» **本文**:
———

生成AIの登場以降、多くの企業がChatGPTをはじめとするAIツールに触れ、「業務に使えそうだ」という感覚を持つようになりました。しかし2026年に向けて、企業間で明確な差が生まれつつあります。それはAIを“使っている企業”と、“成果を出している企業”の差です。
総務省「令和7年版 情報通信白書」によれば、日本における生成AIの利用経験は急速に拡大していますが、その一方で、企業の競争力向上や事業変革にまで結びついている事例は限定的であることが示唆されています。
つまり今後は、「AIを導入しているかどうか」ではなく、どのように設計し、業務に組み込み、継続的に使われているかが問われる段階に入ったと言えます。
目次
◇ 2026年の企業におけるAI活用トレンド|「実験」から「実装」の時代へ
◆ 日本企業の生成AI利用は拡大しているが、国際的にはまだ遅れている
令和7年版情報通信白書によると、日本で「生成AIを使ったことがある」と回答した個人の割合は26.7%に達しました。これは前年から大きく伸びており、生成AIが一部の専門家だけのものではなく、一般層にも浸透し始めていることを示しています。
しかし、同白書では国際比較も行われており、米国(約68.8%)、中国(約81.2%)と比べると、日本の利用率は依然として低い水準にあります。

———

» **課題の指示**:
生成AIの企業活用についての本文と、次の(a)〜(c)が一致するかどうかを判断してください。(a) 令和7年版情報通信白書によると、日本で生成AIを使ったことがあると回答した個人の割合は26.7%だった。(b) 日本の生成AI利用率は中国を上回っている。(c) 同白書は、生成AIが企業の事業変革に結びついた事例が多いことを示している。それぞれ「はい」か「いいえ」で答え、判断の決め手となる本文の語句をそのまま引用してください。 レコードは使わなくてもかまいません。

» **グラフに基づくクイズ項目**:

———

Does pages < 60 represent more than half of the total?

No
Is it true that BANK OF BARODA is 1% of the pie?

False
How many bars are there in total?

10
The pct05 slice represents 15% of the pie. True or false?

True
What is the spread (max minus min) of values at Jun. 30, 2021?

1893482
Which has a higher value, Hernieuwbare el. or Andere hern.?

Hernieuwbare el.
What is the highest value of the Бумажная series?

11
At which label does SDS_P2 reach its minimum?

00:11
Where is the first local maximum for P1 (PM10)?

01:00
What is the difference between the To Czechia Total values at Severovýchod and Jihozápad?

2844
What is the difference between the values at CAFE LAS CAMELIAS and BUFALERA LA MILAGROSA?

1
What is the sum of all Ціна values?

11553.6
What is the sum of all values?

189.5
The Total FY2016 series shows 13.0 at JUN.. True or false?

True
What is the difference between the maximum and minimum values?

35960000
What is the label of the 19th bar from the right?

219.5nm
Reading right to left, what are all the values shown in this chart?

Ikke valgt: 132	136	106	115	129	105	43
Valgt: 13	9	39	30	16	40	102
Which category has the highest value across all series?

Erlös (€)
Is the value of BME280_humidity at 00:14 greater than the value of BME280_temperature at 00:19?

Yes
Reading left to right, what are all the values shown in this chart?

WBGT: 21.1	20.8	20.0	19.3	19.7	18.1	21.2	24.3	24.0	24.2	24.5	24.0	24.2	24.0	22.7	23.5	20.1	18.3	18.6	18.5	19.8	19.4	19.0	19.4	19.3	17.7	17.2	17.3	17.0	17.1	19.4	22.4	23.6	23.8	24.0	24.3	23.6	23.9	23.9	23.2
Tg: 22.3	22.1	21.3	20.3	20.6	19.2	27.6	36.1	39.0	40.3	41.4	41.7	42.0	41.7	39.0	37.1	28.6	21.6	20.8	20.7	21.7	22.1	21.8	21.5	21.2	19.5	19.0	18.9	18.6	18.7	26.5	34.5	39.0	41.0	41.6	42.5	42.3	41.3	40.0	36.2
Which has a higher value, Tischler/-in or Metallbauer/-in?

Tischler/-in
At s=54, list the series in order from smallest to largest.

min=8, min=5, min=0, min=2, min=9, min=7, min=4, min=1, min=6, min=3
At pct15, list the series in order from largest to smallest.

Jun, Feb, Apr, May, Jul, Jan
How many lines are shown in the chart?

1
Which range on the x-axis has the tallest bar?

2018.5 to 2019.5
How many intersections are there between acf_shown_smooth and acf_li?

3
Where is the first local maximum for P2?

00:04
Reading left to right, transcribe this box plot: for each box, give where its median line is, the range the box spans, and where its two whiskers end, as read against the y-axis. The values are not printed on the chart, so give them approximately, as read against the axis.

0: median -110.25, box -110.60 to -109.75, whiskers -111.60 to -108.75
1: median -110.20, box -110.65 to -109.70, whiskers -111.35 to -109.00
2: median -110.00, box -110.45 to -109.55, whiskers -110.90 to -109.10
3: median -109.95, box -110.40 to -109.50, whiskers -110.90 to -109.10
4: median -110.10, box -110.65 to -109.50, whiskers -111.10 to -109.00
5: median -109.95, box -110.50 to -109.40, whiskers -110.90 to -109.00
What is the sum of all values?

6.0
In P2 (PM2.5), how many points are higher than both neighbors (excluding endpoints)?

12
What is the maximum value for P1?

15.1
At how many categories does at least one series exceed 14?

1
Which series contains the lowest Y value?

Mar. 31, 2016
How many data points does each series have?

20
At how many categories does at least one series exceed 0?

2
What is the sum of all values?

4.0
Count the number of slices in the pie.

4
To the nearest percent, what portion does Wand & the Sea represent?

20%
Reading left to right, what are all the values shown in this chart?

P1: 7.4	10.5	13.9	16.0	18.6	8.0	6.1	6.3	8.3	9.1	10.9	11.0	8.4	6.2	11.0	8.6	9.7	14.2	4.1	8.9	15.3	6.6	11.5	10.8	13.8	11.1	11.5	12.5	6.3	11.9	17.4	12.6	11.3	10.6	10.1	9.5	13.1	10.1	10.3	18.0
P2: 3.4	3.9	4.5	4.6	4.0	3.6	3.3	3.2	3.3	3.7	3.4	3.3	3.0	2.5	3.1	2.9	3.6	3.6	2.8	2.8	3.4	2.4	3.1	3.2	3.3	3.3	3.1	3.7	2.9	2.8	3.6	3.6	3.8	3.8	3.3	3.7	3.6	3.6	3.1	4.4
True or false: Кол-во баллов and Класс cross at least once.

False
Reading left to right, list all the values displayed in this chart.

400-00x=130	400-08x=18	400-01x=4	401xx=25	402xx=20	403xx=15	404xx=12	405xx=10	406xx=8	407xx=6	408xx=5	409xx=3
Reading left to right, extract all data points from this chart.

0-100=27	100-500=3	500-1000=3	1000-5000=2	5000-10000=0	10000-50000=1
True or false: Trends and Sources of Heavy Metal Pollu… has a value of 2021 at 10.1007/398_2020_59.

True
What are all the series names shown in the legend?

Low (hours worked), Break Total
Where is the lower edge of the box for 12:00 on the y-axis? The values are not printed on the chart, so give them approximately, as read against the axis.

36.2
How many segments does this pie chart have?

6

———

» **解答**:
(a) はい。「日本で「生成AIを使ったことがある」と回答した個人の割合は26.7%に達しました」
(b) いいえ。「米国(約68.8%)、中国(約81.2%)と比べると、日本の利用率は依然として低い水準にあります」
(c) いいえ。「企業の競争力向上や事業変革にまで結びついている事例は限定的であることが示唆されています」